Золото тофаларов
Шрифт:
— Понял теперь? Вот твои документы. Килограмм по тридцать в каждом вьючнике. Сегодня за это золото Клич отправит на цугундер не одного человека. А оно — наше! Так что в лагере не вздумай чего-нибудь брякнуть.
— Куда его денешь, это золото? Деньги нужны, документы, а с ним что делать?
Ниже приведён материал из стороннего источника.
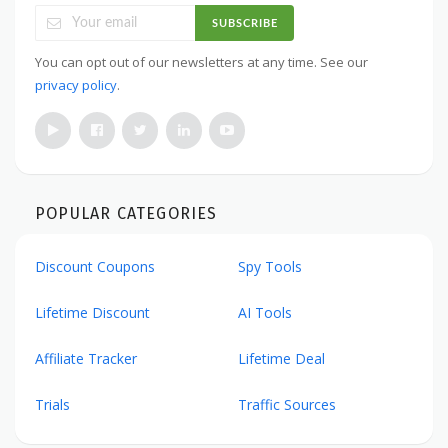
SUBSCRIBE
You can opt out of our newsletters at any time. See our
privacy policy
.
POPULAR CATEGORIES
Discount Coupons
Spy Tools
Lifetime Discount
AI Tools
Affiliate Tracker
Lifetime Deal
Trials
Traffic Sources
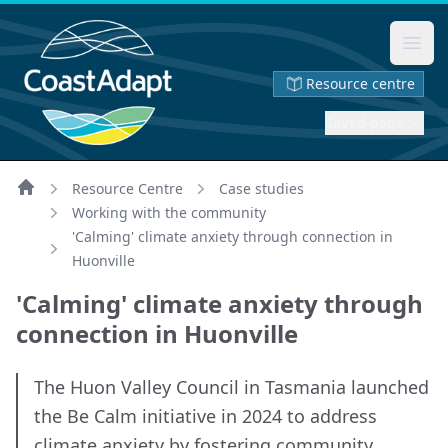
Ope
Resource centre
Saved page
Resource Centre
Case studies
Home
Working with the community
'Calming' climate anxiety through connection in
Huonville
'Calming' climate anxiety through
connection in Huonville
The Huon Valley Council in Tasmania launched
the Be Calm initiative in 2024 to address
climate anxiety by fostering community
— Правильно мыслишь, студент. И деньги нужны, и документы, и жратва, и патроны, и карта. Но золото — всегда золото. В любое время, при любом вожде, в любой стране. Цена колеблется, но всегда достаточно высока, жизнь дешевле стоит. Пусть это добро полежит здесь. Когда-нибудь мы вернемся и оно послужит. Нам послужит. Держись за меня, студент. Не пропадешь! Выбор, впрочем, у тебя невелик. В одиночку тебе отсюда не выбраться, а с Кличем связываться не советую — дерьмо народ. Да ты сам
— Откуда ты знаешь?
— Карту случайно видел у Семена.
— И запомнил все?
— Да, мне достаточно раз взглянуть, память у меня какая-то ненормальная, почти ничего не забываю. Жаль только, что один лист всего видел. Ладно, веди лошадей через ручей, я сейчас.
Каманов подошел к лейтенанту, вынул из кобуры пистолет, запасную обойму, положил оружие во внутренний карман бушлата. Прикинул размер и, поколебавшись секунду, стянул сапоги, переобулся, отбросил свои рваные ботинки. Снял с руки трупа часы с черным циферблатом и светящимися цифрами. Часы были явно трофейными — «Омега». По возрасту лейтенант воевать никак не мог — купил или подарок.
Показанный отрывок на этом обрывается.